Germán vivía pendiente a toda hora de mis carencias, hasta el punto de saber

si no tenía dónde dormir y me daba a hurtadillas el peso y medio para la cama.

Nunca supe cómo lo sabía. Gracias a mi buena conducta me hice a la confianza

del personal del hotel, hasta el punto de que las putitas me prestaban para la

ducha su jabón personal. En el puesto de mando, con sus tetas siderales y su

cráneo de calabaza, presidía la vida su dueña y señora, Catalina la Grande. Su

machucante de planta, el mulato Jonás San Vicente, había sido un trompetista de

lujo hasta que le desbarataron la dentadura orificada en un asalto para robarle los

casquetes. Maltrecho y sin fuelle para soplar tuvo que cambiar de oficio, y no

podía conseguir otro mejor para su tranca de seis pulgadas que la cama de oro de

Catalina la Grande. También ella tenía su tesoro íntimo que le sirvió para trepar

en dos años desde las madrugadas miserables del muelle fluvial hasta su trono de

mamasanta may or. Tuve la suerte de conocer el ingenio y la mano suelta de

ambos para hacer felices a sus amigos. Pero nunca entendieron por qué tantas

veces no tenía el peso y medio para dormir, y sin embargo pasaban a recogerme

gentes de mucho mundo en limusinas oficiales.

Otro paso feliz de aquellos días fue que terminé de copiloto único del Mono

Guerra, un taxista tan rubio que parecía albino, y tan inteligente y simpático que

lo habían elegido concejal honorario sin hacer campaña. Sus madrugadas en el

barrio chino parecían de cine, porque él mismo se encargaba de enriquecerlas —

y a veces enloquecerlas— con desplantes inspirados. Me avisaba cuando tenía

alguna noche sin prisa, y la pasábamos juntos en el descalabrado barrio chino,

donde nuestros padres y los padres de sus padres aprendieron a hacernos.
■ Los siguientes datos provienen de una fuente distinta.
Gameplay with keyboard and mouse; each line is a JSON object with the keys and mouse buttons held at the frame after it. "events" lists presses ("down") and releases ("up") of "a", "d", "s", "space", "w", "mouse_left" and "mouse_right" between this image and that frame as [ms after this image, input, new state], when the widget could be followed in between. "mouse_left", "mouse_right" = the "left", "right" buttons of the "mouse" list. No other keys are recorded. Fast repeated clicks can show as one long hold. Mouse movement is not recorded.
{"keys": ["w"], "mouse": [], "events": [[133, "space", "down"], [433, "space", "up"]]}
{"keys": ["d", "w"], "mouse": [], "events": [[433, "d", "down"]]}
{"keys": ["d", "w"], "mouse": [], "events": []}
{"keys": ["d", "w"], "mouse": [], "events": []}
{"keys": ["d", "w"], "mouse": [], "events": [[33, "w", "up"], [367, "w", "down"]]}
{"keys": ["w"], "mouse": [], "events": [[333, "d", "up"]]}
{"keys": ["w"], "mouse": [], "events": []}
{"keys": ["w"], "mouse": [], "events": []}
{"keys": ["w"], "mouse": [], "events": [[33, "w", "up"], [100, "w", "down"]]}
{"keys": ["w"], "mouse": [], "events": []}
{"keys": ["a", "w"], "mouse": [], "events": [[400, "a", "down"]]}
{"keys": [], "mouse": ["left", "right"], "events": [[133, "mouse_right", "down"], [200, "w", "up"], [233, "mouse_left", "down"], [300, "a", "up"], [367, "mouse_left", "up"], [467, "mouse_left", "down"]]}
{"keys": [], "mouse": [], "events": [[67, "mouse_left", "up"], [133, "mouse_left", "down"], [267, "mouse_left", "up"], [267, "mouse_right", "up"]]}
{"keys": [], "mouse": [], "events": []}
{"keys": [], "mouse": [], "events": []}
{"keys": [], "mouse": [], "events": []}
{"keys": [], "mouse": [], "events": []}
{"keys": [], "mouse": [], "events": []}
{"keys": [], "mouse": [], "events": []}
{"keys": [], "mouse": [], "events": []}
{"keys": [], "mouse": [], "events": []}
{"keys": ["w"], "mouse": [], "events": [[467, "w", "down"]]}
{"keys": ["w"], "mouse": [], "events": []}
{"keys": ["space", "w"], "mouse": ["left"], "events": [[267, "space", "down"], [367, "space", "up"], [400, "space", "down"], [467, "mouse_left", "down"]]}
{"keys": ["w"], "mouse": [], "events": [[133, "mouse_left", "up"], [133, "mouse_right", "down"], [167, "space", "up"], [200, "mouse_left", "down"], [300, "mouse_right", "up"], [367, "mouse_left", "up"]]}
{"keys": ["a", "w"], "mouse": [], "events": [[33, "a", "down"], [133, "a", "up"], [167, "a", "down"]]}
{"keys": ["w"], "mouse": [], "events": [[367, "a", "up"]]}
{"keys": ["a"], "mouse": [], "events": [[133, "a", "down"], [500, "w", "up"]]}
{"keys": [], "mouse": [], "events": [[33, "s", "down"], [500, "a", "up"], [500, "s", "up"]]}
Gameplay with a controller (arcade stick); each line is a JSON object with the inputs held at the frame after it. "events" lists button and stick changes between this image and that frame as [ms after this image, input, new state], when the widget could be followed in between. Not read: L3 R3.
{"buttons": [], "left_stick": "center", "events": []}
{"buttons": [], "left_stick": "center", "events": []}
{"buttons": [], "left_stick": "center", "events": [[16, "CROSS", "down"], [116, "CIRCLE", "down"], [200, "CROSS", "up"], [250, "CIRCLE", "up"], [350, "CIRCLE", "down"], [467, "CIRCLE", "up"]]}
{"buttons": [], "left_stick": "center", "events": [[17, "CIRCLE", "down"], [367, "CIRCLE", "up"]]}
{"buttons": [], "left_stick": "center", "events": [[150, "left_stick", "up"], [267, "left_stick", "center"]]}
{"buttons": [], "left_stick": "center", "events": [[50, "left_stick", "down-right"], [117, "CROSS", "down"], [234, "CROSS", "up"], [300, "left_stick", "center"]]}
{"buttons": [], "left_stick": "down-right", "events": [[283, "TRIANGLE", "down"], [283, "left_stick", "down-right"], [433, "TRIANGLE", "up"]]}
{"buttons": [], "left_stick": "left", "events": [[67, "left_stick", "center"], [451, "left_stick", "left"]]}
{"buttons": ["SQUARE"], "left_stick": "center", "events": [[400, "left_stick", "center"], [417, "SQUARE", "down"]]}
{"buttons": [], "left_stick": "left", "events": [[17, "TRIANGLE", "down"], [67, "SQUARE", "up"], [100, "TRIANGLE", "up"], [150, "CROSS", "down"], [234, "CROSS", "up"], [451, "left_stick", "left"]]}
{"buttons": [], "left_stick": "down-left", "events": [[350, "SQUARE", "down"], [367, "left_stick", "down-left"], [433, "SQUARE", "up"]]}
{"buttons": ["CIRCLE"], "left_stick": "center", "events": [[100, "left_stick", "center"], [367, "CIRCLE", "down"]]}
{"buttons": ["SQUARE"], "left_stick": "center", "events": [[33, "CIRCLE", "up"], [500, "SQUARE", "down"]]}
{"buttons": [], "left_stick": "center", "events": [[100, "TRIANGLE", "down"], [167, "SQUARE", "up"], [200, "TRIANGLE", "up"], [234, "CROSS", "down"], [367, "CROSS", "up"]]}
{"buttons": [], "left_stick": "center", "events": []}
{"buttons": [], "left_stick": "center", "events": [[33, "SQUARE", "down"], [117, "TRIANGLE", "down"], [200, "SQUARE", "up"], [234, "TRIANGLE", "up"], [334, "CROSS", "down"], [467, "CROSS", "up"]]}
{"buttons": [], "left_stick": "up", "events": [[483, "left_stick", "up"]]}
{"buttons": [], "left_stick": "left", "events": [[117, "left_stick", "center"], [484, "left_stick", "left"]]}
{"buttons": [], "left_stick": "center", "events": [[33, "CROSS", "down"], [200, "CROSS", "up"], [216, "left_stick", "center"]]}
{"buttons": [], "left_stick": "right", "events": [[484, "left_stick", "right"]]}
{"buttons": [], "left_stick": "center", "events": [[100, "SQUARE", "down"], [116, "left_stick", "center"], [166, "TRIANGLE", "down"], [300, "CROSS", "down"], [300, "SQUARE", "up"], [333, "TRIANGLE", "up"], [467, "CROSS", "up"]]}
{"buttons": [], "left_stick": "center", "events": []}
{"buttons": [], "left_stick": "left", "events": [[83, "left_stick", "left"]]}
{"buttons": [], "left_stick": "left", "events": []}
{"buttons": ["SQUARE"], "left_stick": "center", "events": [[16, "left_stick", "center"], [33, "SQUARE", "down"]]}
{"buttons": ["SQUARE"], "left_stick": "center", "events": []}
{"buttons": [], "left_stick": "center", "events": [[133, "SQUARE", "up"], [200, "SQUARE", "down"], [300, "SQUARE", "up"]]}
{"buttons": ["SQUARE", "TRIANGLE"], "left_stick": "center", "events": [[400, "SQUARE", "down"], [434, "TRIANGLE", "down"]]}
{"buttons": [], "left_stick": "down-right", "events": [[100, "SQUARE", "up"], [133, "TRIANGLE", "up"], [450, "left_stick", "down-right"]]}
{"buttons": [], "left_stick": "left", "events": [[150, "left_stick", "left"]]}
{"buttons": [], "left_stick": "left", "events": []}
Nunca pude descubrir por qué, en medio de una vida tan sencilla, me hundí

de pronto en un desgano imprevisto. Mi novela en curso —La casa—, a unos seis

meses de haberla empezado, me pareció una farsa desangelada. Más era lo que

hablaba de ella que lo que escribía, y en realidad lo poco coherente que tuve

fueron los fragmentos que antes y después publiqué en « La Jirafa» y en Crónica

cuando me quedaba sin tema. En la soledad de los fines de semana, cuando los

otros se refugiaban en sus casas, me quedaba más solo que la mano izquierda en

la ciudad desocupada. Era de una pobreza absoluta y de una timidez de codorniz,

que trataba de contrarrestar con una altanería insoportable y una franqueza

brutal. Sentía que sobraba en todas partes y aun algunos conocidos me lo hacían

notar. Esto era más crítico en la sala de redacción de El Heraldo, donde escribía

hasta diez horas continuas en un rincón apartado sin alternar con nadie, envuelto

en la humareda de los cigarrillos bastos que fumaba sin pausas en una soledad sin

alivio. Lo hacía a toda prisa, muchas veces hasta el amanecer, y en tiras de papel

de imprenta que llevaba a todas partes en la carpeta de cuero.